It’s commonly perceived that in order to land a good or well-paying job, you must obtain a college degree.
A new study done by the Center on Education and the Workforce at Georgetown University in Washington, DC, however, suggests that there are plenty of jobs available for those who don’t hold a Bachelor’s degree.
The Georgetown researchers defined a “good job” as one paying at least $35,000 a year for US workers between the ages of 25 and 44 years. For those between 45 and 64, a good job was said to pay at least $45,000 a year.
The study revealed that those with a high school education or with ‘middle skills’ (workers with more than a high school diploma, but less than a four-year bachelor’s degree, such as those who have earned an associate degree or professional certificate), actually have good chances of landing a well-paying job.
— Andrew McGough (@mcgough_andrew) January 16, 2019
To give you a sense of what these good jobs are, Kiplinger did some research, focusing on fields that are collecting generous paychecks now and are projected to expand greatly over the next decade.
These are the top 10 well-paying jobs that don’t necessarily require a Bachelor’s degree. For the full list, click here.
1. Services Sales Rep (Median Annual Salary: $51,437)
2. Computer User Support Specialist (Median Annual Salary: $50,258)
3. Electrical Power-Line Installer and Repairer (Median Annual Salary: $69,040)
4. Health Technologist (Median Annual Salary: $42,308)
5. Oil, Gas and Mining Service Unit Operator (Median Annual Salary: $48,358)
6. Transportation, Storage and Distribution Manager (Median Annual Salary: $91,782)
7. Plumber (Median Annual Salary: $49,347)
8. Medical Secretary (Median Annual Salary: $34,586)
9. Self-Enrichment Education Teacher (Median Annual Salary: $38,149)
10. Flight Attendant (Median Annual Salary: $50,500)
The report noted that in the past, when the economy was more manufacturing-based, about two-thirds of entry-level jobs required a high school diploma or less.
In today’s world, where a more skilled workforce is required to keep up with a more technology and machines-based economy, two-thirds of jobs require at least some education or training in addition to high school.
The researchers estimated that in 1991, 15 million good jobs existed for those with a high school diploma, 12 million good middle-skills jobs were available, while 18 million existed for people with a bachelor’s degree.
In 2016, the numbers dipped to 13 million good jobs for those with a high school diploma. However, these 13 million jobs accounted for approximately 20 percent of all good jobs.
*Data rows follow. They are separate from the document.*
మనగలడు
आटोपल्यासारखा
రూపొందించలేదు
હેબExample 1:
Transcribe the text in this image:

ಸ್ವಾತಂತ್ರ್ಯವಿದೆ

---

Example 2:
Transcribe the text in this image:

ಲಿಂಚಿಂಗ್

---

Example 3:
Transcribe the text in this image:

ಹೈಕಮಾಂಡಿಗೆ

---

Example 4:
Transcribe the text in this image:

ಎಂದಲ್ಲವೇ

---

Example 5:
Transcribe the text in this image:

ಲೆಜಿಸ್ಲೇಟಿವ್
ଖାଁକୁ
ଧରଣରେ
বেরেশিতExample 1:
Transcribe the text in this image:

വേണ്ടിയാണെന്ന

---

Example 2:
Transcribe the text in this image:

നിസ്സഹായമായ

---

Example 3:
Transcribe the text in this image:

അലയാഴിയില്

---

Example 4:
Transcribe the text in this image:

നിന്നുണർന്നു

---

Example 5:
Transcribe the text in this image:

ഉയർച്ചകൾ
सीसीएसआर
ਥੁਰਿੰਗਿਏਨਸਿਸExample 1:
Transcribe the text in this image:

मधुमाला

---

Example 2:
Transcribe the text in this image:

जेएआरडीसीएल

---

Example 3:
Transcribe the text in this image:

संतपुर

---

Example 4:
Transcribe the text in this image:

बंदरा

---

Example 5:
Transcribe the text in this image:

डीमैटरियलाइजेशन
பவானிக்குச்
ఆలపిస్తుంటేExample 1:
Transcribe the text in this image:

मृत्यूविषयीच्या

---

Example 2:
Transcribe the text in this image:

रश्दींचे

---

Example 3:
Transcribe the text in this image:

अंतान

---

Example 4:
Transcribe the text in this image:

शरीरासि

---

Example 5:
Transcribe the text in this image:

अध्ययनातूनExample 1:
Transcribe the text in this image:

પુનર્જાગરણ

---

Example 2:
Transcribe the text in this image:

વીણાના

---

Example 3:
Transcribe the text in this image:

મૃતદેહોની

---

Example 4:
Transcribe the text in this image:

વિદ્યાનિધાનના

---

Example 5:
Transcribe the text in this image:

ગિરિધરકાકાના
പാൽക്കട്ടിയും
The middle-skills group grew to 16 million, while unsurprisingly, the number of good jobs for bachelor’s degree holders doubled to 36 million good jobs.
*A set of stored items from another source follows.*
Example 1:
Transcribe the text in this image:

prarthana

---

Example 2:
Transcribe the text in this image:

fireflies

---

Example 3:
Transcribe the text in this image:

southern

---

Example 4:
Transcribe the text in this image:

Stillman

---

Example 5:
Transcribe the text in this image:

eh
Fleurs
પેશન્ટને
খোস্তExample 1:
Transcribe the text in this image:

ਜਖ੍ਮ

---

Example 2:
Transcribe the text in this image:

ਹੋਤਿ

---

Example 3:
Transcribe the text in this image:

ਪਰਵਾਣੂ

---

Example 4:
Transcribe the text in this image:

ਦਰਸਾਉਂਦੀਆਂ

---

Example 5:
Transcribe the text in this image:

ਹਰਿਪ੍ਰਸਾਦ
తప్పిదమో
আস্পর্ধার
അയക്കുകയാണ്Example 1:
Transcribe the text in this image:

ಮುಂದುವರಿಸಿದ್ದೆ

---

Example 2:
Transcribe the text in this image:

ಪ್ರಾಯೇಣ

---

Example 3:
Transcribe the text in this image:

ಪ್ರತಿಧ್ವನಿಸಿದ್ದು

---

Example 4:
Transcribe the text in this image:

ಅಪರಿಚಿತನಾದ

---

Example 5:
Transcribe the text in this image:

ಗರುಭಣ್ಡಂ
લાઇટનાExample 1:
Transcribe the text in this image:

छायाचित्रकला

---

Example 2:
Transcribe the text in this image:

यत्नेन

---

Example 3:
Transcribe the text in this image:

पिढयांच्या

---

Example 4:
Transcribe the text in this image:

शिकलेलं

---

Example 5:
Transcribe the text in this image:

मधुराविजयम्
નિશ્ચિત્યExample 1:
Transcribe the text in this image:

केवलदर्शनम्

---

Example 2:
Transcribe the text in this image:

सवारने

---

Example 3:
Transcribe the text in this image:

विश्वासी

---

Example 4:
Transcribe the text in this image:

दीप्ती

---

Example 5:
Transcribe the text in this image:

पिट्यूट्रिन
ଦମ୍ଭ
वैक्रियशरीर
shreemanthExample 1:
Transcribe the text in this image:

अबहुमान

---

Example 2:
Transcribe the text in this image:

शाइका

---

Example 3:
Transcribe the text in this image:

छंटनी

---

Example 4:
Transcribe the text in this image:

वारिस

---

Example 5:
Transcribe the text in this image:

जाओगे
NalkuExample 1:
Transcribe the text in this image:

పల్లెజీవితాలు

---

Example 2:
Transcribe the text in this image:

Anthony Carnevale, Director of the Center on Education and the Workforce, and a lead researcher on the project, said, ““While it’s no surprise that the BA economy has doubled the number of good jobs it provides, it really struck us that the high school economy still provides 13 million good jobs. We also found it surprising that even though blue-collar jobs declined, middle-skills jobs have grown considerably.”